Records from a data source
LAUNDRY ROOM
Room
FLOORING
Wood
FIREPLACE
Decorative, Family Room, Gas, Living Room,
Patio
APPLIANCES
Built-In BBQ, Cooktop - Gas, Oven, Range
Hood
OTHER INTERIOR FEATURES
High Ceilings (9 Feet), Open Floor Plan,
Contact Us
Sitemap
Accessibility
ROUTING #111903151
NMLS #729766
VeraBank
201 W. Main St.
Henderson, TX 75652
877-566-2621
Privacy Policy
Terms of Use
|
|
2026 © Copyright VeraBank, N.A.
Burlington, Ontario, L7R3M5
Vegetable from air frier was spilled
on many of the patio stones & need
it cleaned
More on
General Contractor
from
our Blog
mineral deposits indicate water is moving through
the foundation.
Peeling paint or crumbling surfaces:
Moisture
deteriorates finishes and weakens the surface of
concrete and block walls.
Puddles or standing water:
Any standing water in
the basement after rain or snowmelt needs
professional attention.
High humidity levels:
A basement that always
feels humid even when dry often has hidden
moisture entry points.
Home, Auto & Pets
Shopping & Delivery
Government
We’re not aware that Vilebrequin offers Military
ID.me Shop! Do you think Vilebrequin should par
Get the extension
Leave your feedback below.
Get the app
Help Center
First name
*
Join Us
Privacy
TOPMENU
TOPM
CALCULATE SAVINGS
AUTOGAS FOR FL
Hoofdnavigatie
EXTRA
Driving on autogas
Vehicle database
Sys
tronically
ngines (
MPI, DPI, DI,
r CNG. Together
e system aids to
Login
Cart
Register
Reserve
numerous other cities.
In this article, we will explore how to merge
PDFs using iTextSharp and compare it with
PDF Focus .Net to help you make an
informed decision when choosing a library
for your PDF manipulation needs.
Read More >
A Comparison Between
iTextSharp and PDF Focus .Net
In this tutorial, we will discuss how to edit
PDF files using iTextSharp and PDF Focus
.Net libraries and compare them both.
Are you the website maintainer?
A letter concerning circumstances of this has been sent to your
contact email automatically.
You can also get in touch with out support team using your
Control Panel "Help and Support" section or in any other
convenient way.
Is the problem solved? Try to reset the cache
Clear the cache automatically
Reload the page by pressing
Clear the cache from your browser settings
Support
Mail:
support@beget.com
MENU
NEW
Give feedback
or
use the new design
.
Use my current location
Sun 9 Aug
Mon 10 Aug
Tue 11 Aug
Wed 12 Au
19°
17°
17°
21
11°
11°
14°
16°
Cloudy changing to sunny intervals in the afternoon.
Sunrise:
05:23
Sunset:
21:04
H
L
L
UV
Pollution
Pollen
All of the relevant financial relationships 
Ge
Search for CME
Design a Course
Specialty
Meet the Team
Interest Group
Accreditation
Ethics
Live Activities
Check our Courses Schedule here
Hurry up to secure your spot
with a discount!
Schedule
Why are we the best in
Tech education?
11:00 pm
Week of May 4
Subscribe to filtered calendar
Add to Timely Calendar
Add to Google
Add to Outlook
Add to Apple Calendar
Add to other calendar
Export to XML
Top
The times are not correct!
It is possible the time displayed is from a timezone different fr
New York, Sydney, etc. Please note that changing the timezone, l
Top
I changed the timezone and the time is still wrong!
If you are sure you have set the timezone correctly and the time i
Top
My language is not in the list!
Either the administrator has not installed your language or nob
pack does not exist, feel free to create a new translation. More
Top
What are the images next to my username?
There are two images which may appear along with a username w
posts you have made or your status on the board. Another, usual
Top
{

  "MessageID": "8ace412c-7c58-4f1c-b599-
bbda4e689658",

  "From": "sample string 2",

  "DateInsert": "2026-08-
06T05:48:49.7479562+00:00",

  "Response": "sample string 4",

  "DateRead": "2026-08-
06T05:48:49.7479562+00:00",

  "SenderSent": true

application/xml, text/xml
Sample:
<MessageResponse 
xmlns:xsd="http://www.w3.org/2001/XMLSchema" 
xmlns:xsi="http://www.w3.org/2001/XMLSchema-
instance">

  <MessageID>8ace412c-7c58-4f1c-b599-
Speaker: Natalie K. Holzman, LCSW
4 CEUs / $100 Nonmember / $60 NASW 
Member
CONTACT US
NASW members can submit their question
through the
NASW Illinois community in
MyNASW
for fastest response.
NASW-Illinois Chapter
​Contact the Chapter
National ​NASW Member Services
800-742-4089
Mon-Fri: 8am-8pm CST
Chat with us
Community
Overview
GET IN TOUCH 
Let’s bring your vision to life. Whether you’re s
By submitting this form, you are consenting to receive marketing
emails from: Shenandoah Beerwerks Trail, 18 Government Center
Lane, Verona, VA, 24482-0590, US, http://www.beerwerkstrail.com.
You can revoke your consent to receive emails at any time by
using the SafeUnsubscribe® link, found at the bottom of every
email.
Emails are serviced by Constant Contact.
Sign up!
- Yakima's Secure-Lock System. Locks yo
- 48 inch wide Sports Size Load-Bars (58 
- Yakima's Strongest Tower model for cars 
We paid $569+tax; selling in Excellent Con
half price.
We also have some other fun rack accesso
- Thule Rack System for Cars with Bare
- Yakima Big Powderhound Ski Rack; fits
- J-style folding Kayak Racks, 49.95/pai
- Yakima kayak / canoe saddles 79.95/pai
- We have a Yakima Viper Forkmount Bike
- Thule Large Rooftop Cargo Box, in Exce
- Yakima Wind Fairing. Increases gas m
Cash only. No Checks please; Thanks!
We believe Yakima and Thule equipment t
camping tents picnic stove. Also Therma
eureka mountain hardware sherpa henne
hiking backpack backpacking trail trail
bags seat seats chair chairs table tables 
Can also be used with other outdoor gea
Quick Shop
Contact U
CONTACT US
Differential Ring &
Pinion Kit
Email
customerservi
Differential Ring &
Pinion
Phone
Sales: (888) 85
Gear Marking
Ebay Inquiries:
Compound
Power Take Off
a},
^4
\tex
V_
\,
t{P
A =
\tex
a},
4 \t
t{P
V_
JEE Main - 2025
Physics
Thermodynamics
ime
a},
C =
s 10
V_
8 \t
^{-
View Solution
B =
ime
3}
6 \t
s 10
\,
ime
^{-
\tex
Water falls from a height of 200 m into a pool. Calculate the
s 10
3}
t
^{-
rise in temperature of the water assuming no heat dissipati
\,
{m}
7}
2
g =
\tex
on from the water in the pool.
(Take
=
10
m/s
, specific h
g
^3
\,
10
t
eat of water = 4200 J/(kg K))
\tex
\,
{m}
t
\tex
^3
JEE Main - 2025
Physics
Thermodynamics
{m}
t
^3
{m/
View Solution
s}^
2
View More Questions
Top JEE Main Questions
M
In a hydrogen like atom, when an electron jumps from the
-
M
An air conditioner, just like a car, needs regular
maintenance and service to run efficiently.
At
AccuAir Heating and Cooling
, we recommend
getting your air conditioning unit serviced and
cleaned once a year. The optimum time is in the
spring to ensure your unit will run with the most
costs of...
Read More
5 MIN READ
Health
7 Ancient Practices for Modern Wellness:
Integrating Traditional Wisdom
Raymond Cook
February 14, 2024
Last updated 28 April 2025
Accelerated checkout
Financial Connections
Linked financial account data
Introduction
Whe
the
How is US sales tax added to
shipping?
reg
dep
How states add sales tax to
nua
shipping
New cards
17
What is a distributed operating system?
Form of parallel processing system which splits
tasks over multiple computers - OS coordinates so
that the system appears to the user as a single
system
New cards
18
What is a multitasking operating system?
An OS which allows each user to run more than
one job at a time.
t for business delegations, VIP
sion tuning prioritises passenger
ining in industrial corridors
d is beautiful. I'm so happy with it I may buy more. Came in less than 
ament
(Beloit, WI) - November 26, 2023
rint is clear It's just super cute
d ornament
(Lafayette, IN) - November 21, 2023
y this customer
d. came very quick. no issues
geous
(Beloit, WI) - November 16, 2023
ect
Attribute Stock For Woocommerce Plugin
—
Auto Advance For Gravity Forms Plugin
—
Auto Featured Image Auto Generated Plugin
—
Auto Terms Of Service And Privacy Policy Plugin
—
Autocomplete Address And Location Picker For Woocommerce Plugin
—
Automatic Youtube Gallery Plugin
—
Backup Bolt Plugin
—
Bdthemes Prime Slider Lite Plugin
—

- [Directive]
A single number is the expected answer: how many lines of the records above contain the word "automatically".

- [Your response]
2